On Saturday, Advertising Age and Adweek reported that Publicis Groupe and Omnicom were indeed merging. Publicis Groupe held a press conference in Paris on Sunday afternoon (8:00 a.m. EDT), where Maurice Lévy and John Wren acted as if they were signing a special amendment to the constitutions of their respective countries. Ad Age later published a cheat sheet on the initial details and responses from assorted network honchos; plus, Adweek chipped in commentary as well. The official statement became available too. Meanwhile, New York Times Advertising Columnist Stuart Elliott didn’t bother to type anything, leaving the task to staff reporter Tanzina Vega. Elliott seemed to make the right choice, opting against wasting his weekend wondering about the event.
The merger makes sense from a marketing perspective. That is, marketing experts opine most categories have a number one brand and a number two brand—and everyone else is a challenger brand. Additionally, the top brands primarily duke it out with each other, while the challenger brands must establish niches. The theory applies to the advertising industry too. Despite the self-promotional hype, Publicis Groupe has fared poorly as a challenger brand, failing to find a distinct and successful niche. As the number two contender, Omnicom hasn’t done very well either, semi-ironically mirroring PepsiCo—a major Omnicom client—in a clumsy, disorganized fashion. To top it off, WPP has been a shitty leader. Regardless, the merger allows Omnicom to leapfrog over WPP and lets Publicis Groupe leave its challenger brand status.
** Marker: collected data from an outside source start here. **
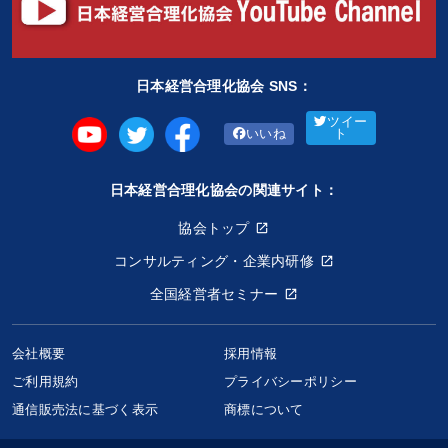
日本経営合理化協会 SNS：
ツイー
いいね
ト
日本経営合理化協会の関連サイト：
協会トップ
コンサルティング・企業内研修
全国経営者セミナー
会社概要
採用情報
ご利用規約
プライバシーポリシー
通信販売法に基づく表示
商標について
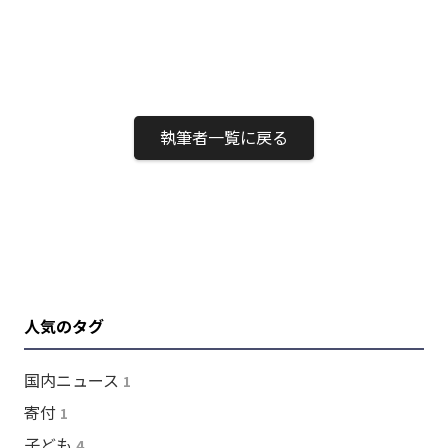
執筆者一覧に戻る
人気のタグ
国内ニュース
1
寄付
1
子ども
4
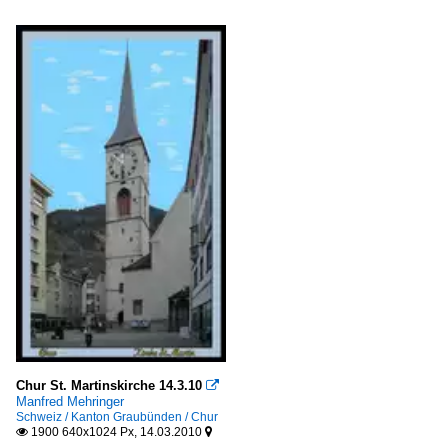
Chur St. Martinskirche 14.3.10

Manfred Mehringer
Schweiz / Kanton Graubünden / Chur
1900 640x1024 Px, 14.03.2010


How the newlyweds ultimately handle their fresh position will be interesting to watch. Can’t help but think it’s essentially like Larry and Curly overtaking Moe.
What’s missing from all the media coverage—which focuses on egos, money, efficiencies, shareholders and clients—is any meaningful mention of agency workers. This omission points to the merger’s root problem. Wren and Lévy appear oblivious to the 130,000+ human beings poised to operate the enterprise. MultiCultClassics has noted the increased obsession with profits over people. Billable hours trump big ideas. The end result has been a commoditization of the industry—as agencies become interchangeable and generic.
The decreased emphasis on people means things could get worse for diversity. The “efficiencies”—coupled with client defections—will probably ignite downsizing. Fewer jobs equal fewer opportunities. Exclusivity is strengthened when executives are in self-preservation modes. Contrary to the contentions of Chief Diversity Officers and ADCOLOR® enthusiasts, building inclusive workplaces has never been on agencies’ to-do lists. The action item may completely vanish during the invention phase of Publicis Omnicom Groupe. Don’t expect any breakthrough efforts from Pioneer of Diversity Wren.
Multicultural marketing and minority agencies stand to lose too. Crumbs may go from plural to singular as battles for budgets escalate. The BDAs have already admitted to being ignorant when executing cross-cultural initiatives, so there’s no reason to believe enlightenment will suddenly invade the undiscovered country fabricated by this French-American union. Minority agencies within the networks were always small, insignificant fish in a big pond. They’ll now be small, insignificant fish in an ocean. Minority agencies outside the networks will become pond scum.
Finally, recruiting minorities into such a dismal environment won’t be easy. There are not enough minority youth outreach programs and sponsored high schools to attract candidates of color. Hell, the years ahead may actually see a downtick for non-White receptionists, mailroom attendants, security personnel, janitorial crewmembers and Chief Diversity Officers.